E qui il discorso si sposta sugli scrittori antichi che ricordano il Lapis Niger come luogo infausto da correlare alla morte di Romolo, oltre che come luogo di sepoltura di altri due personaggi emblematici della storia di Roma, Faustolo padre adottivo di Romolo e Remo e Osto Ostilio, nonno del re latino Tullio Ostilio. Tra le fonti vi sono anche gli scoliasti di Orazio che riportano un’affermazione di Varrone secondo il quale Romolo sarebbe stato sepolto dietro ai Rostra, nella stessa posizione della camera ipogea ritrovata. Senza dimenticare Plutarco secondo il quale i senatori riuniti avrebbero ucciso Romolo e smembrato il suo corpo, mentre secondo Livio Romolo sarebbe stato assunto in cielo.

Non della tomba di Romolo si tratta dunque ma di un monumento realizzato in un momento successivo alla sua morte per tramandare la memoria e il culto del primo re. Un cenotafio, un “heroon”, una specie di santuario, dedicato a un eroe, al fondatore della città di Roma. E questo in linea col contesto in cui si trova, “post rostra”, ovvero dietro i Rostra repubblicani come dicono le fonti. E in luogo fortemente simbolico per la vita politica di Roma,  come avveniva nel mondo greco e magno greco. A Poseidonia – Poestum, proprio nel centro politico della città, l’agorà, viene innalzata una tomba simbolica dedicata al fondatore mitico della città.
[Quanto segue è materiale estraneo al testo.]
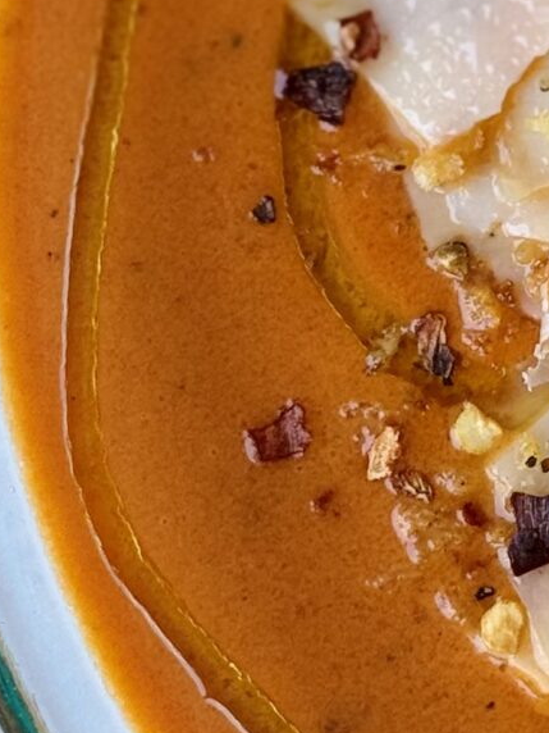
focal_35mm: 215
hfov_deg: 6.8
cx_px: 806
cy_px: 83
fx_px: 4546
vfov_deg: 9.2
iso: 50
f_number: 1.78
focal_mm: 6.76
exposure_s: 1/158
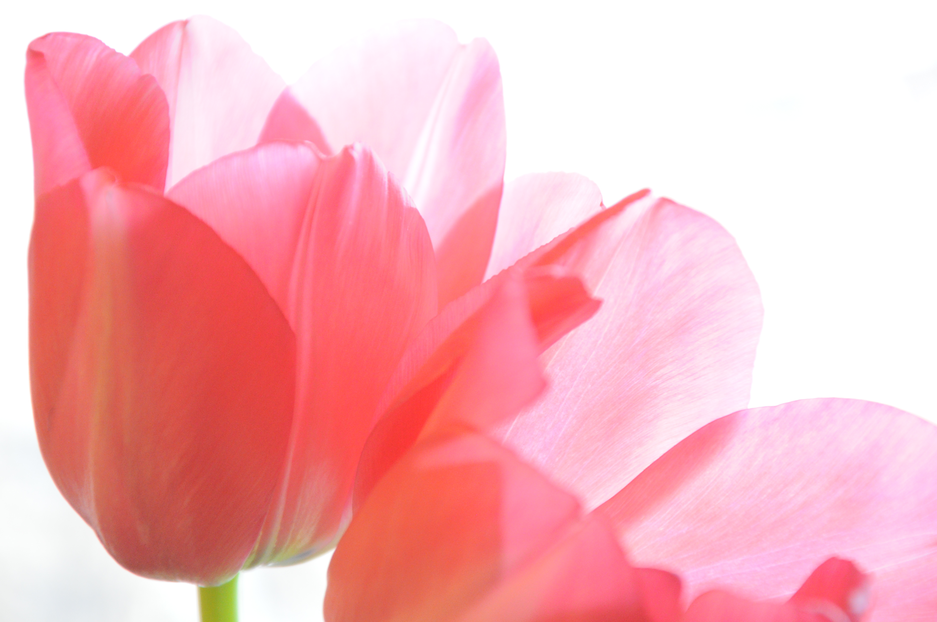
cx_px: 468
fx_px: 4094
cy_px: 311
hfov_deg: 13.1
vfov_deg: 8.7
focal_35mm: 158
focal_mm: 105
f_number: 5.6
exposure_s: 1/20
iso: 1600
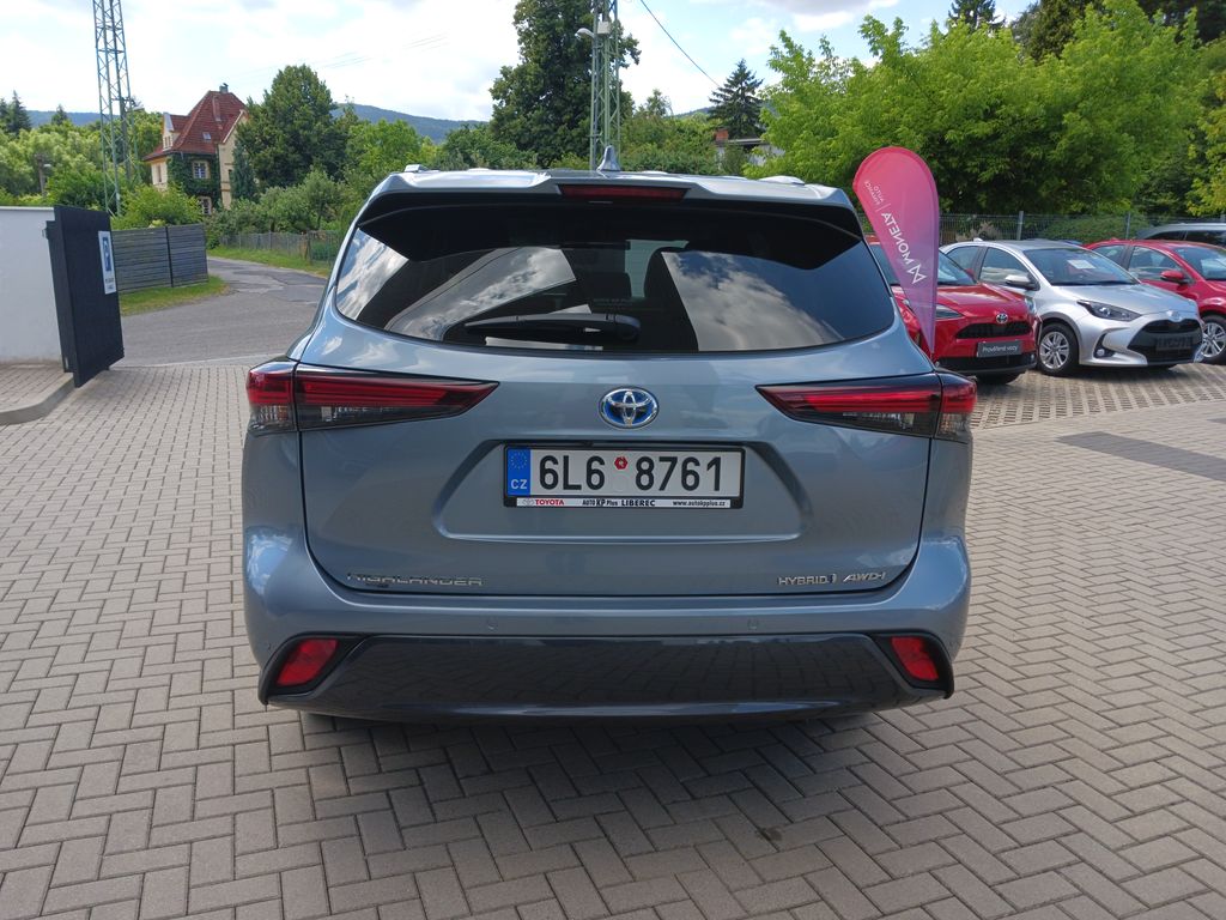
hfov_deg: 65.3
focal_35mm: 27
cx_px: 613
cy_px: 460
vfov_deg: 51.4
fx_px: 956
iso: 20
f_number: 1.8
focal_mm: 4
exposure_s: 1/176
La ricerca  delle origini, lo studio de miti di fondazione, in cui la storia sfuma talvolta nella leggenda ciclicamente tornano a  interessare storici, archeologi e artisti. E viene in mente “Il primo re” , il film di Matteo Rovere uscito nelle sale il 31 gennaio dell’anno scorso, costato nove milioni di euro, in cui la fantasia del regista gioca un ruolo preminente ma sulla base di un sottofondo scientifico. Il film d’avventura racconta la fondazione di Roma partendo dal mito come se fosse vero, spurgandolo degli elementi accessori. Un film dai toni forti, con scene raccapriccianti, con combattimenti veritieri, girato in un latino arcaico, con sottotitoli in italiano. Un film epico, con un profondo senso del sacro, che si cala nel Lazio dell’VIII secolo a.C. partendo dalle narrazioni degli storici classici Tito Livio e Plutarco, discostandosi dalla tradizione leggendaria, cercando di rimanere fedele al contesto. Di questa comunità nuova, la Roma dei re retta da norme sociali, politiche e religiose trattava in modo scientifico anno scorso anche una bella mostra ai Musei Capitolini che, con un percorso a ritroso, affrontava sulla base della ricerca archeologica la fase più antica della  storia della città.